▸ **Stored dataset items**

# # # # # # #

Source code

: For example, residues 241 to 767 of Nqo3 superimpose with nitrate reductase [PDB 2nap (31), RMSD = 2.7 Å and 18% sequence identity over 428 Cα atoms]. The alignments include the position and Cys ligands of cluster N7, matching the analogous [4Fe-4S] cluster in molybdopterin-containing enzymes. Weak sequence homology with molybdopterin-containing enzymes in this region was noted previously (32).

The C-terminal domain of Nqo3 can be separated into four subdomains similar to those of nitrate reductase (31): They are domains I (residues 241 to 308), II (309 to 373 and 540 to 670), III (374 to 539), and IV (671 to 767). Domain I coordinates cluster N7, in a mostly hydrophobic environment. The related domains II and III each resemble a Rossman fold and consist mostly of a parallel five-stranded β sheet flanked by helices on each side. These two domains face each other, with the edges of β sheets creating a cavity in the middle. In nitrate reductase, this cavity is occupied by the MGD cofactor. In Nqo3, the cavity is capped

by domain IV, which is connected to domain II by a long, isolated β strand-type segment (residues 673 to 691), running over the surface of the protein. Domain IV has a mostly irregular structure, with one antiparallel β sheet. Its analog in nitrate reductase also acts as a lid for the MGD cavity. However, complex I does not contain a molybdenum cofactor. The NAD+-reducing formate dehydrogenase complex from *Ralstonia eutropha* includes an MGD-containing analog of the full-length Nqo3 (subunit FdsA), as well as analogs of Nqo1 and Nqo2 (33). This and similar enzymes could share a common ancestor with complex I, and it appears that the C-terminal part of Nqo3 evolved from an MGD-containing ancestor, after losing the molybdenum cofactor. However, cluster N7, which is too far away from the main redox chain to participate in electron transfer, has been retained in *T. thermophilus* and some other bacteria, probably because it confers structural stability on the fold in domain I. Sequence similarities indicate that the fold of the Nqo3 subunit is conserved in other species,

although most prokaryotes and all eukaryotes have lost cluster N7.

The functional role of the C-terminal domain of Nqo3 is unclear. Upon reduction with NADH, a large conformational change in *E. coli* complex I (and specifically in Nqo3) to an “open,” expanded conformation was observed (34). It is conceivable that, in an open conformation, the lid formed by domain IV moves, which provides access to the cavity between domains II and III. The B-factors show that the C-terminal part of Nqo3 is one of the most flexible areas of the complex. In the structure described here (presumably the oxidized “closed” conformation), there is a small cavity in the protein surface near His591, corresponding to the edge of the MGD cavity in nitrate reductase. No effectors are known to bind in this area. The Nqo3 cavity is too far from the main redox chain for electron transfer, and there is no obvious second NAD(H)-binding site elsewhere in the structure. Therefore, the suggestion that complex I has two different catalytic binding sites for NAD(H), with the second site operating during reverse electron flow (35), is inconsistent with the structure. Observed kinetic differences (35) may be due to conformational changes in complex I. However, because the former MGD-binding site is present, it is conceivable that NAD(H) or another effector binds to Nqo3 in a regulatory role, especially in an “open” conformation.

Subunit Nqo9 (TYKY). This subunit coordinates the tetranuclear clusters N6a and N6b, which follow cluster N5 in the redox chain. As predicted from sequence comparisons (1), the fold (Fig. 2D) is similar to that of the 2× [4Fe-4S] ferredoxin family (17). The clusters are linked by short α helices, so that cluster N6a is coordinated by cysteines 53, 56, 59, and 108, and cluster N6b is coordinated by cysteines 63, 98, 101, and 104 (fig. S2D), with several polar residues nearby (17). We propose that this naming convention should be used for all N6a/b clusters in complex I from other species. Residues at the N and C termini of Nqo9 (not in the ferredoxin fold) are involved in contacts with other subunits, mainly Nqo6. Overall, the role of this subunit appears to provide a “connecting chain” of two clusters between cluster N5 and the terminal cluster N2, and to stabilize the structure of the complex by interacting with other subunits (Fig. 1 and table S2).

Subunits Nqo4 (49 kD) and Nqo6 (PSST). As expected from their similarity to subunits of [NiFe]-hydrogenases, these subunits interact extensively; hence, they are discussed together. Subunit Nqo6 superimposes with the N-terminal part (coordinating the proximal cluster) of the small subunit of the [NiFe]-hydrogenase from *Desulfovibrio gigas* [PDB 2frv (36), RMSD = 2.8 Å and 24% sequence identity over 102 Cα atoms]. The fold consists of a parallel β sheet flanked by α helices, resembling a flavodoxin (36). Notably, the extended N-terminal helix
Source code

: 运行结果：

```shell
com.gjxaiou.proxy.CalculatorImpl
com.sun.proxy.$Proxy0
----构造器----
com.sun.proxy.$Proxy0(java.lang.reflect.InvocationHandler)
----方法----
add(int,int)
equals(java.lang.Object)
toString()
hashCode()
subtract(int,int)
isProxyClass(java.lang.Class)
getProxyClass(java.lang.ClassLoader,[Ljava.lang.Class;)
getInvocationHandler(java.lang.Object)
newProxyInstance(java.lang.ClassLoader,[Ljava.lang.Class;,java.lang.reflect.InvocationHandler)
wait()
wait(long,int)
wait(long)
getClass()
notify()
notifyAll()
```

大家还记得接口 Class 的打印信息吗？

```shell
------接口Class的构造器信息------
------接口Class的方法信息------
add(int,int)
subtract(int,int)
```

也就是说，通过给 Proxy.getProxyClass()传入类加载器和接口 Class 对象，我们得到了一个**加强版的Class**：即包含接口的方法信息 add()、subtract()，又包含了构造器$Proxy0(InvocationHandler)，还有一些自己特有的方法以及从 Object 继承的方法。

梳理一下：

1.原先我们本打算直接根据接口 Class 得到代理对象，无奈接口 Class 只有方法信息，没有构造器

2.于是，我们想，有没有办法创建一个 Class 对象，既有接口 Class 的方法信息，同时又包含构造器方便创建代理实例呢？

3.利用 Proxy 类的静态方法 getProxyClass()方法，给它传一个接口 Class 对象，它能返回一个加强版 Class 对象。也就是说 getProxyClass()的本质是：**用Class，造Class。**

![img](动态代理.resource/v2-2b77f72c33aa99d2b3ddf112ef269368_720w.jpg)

# # # # # # #

▸ **Exercise description**
In the entries, some lines may contain the word "ClassLoader". Give how many do, as a number by itself.

▸ **Response to the exercise**
2